> [DATA IN THIS EXERCISE]:
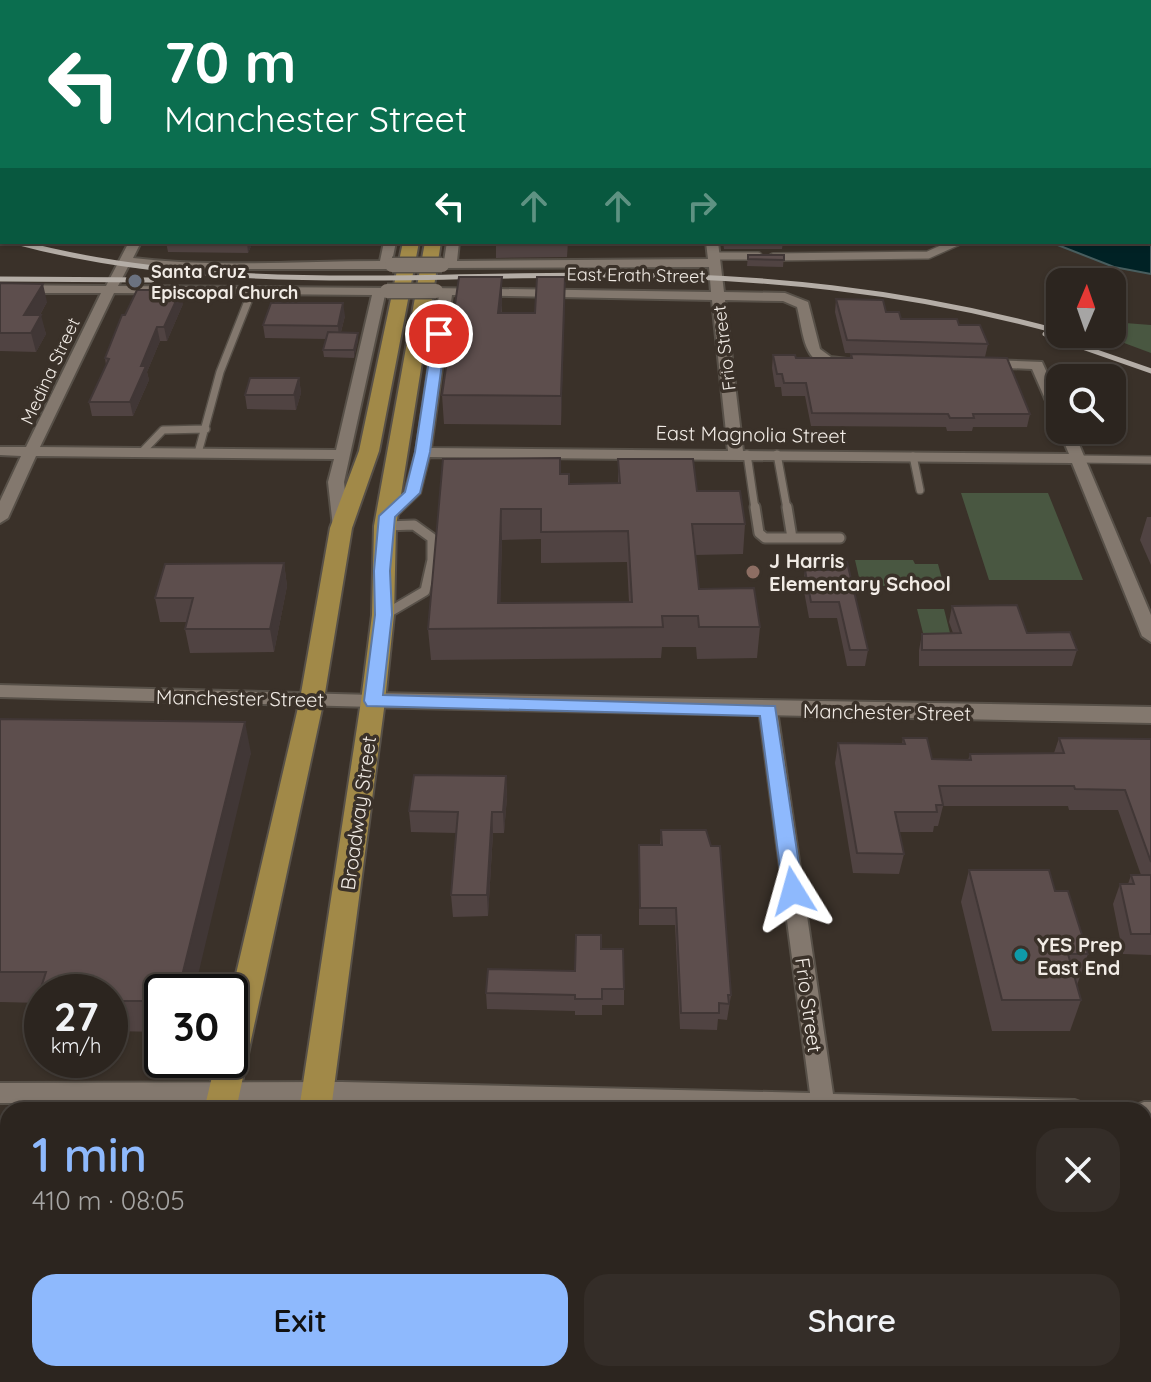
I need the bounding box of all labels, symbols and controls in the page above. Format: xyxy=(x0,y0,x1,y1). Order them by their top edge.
text: 70 m xyxy=(164,27,296,97)
icon: left xyxy=(32,32,136,136)
text: Manchester Street xyxy=(164,96,467,141)
icon: left xyxy=(428,184,472,228)
icon: ahead xyxy=(512,184,556,228)
icon: ahead xyxy=(596,184,640,228)
icon: right xyxy=(680,184,724,228)
place label: Santa Cruz Episcopal Church xyxy=(151,260,298,304)
street label: East Erath Street xyxy=(566,262,706,288)
north arrow xyxy=(1046,268,1126,348)
map controls xyxy=(1046,268,1126,444)
marker: Santa Cruz Episcopal Church xyxy=(126,272,144,290)
pin xyxy=(405,300,473,368)
street label: Frio Street xyxy=(707,304,741,392)
icon: arrive xyxy=(417,312,461,356)
street label: Medina Street xyxy=(15,314,85,428)
button: search xyxy=(1046,364,1126,444)
street label: East Magnolia Street xyxy=(655,420,847,448)
place label: J Harris Elementary School xyxy=(769,548,951,596)
marker: J Harris Elementary School xyxy=(744,563,762,581)
street label: Manchester Street xyxy=(156,684,325,712)
street label: Manchester Street xyxy=(803,698,972,726)
street label: Broadway Street xyxy=(335,734,381,892)
position arrow xyxy=(751,849,835,933)
place label: YES Prep East End xyxy=(1037,932,1123,980)
marker: YES Prep East End xyxy=(1012,946,1030,964)
street label: Frio Street xyxy=(790,956,828,1054)
speed limit sign: 30 xyxy=(144,974,248,1078)
text: 27 xyxy=(54,991,98,1041)
text: km/h xyxy=(51,1033,101,1058)
text: 1 min xyxy=(32,1124,147,1184)
button: close xyxy=(1036,1128,1120,1212)
text: 410 m · 08:05 xyxy=(32,1184,185,1217)
button: Exit xyxy=(32,1274,568,1366)
button: Share xyxy=(584,1274,1120,1366)

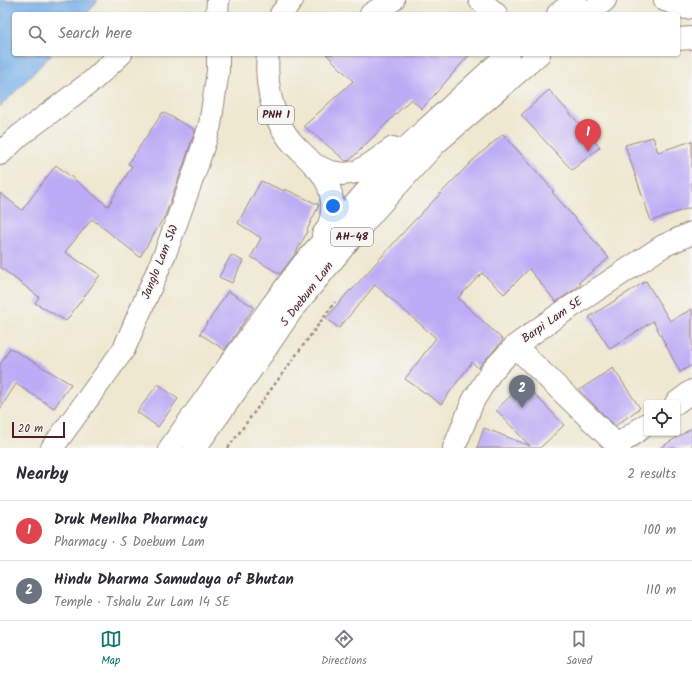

> [WHAT THE EXERCISE ASKS]: Tally the lines that hold the word "place" in the listing, and give the tally with nothing else.

> [EXERCISE OUTPUT]: 3